Critical Cases: Stiff person syndrome!

HPI

  • A 28 yo F presents with severe abdominal wall spasms causing shortness of breath
  • Spasms  sporadic over  days and worsen with stress/anxiety
  • Occasional a/w limb spasms
  • A full cardiac and pulmonary work previously been negative
  • A family history is notable for autoimmune disorders
  • Symptoms improve with IV benzodiazepines and muscle relaxants
  • Pt known to be positive for glutamic acid decarboxylase antibodies

PE:

BP 112/72; Pulse 80; Temp 98.6 °F; Resp 18; SpO2 98%; Wt 99.8 kg (220 lb); BMI 40

General: Resting comfortably in no acute distress; speaking in full sentences

Cardiac: Normal rate, regular rhythm, no murmurs

Pulmonary: Lungs are clear to auscultation bilaterally; no respiratory distress.

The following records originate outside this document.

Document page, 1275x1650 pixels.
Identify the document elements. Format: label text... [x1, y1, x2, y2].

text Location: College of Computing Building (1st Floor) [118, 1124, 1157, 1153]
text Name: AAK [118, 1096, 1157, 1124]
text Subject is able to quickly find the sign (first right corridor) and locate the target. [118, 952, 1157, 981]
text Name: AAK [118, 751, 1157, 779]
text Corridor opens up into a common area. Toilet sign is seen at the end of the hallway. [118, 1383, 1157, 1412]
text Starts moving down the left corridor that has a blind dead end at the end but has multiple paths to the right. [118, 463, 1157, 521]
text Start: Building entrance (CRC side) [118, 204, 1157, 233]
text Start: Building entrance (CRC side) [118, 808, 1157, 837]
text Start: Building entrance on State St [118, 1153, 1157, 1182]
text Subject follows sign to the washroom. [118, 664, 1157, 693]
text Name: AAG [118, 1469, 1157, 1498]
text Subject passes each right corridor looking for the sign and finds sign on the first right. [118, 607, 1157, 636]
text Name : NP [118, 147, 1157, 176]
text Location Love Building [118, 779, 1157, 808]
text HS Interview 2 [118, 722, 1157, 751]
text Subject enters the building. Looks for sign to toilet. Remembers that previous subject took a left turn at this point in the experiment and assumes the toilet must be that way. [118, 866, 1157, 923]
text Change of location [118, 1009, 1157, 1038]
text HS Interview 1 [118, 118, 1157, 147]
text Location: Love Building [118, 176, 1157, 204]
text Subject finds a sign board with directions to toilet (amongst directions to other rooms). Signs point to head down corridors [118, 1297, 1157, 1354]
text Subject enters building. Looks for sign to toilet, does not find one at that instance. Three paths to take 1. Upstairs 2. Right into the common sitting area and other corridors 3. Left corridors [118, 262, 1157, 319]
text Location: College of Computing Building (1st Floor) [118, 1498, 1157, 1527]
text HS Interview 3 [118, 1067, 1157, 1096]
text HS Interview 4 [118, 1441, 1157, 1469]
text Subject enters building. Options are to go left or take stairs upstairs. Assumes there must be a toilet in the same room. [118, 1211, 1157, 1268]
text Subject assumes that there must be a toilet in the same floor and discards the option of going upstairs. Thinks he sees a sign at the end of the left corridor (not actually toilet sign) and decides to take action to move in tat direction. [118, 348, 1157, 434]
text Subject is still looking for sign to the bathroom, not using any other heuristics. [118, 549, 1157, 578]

Abdominal: Soft, nontender, no rigidity Neuro: GCS 15; no increase in tone; sensation and strength intact

DDx

  • Dehydration
  • Heat exhaustion
  • Electrolyte abnormalities
  • Neurologic disorders -Stiff person syndrome

Work Up/Management:

  • ECG showed normal sinus rhythm
  • Prior cardiac and pulmonary noted unremarkable

Conclusion

  • This patient had an exacerbation of Stiff Person Syndrome, an extremely rare autoimmune disorder of the nervous system that causes severe muscle spasms that can lead to orthopedic injuries.
  • Anxiety triggers the spasms
  • The diagnostic feature is positive GAD antibodies
  • Acute treatment includes IV benzodiazepines, but this is a temporary fix
  • The disease is progressive and ultimately leads to the patient being bed-bound
  • Patients with severe symptoms often need IVIG therapy

 

Reference

Rodgers-Neame, Nancy. Stiff Person Syndrome, Medscape, 5 Dec. 2019, emedicine.medscape.com/article/1172135-overview.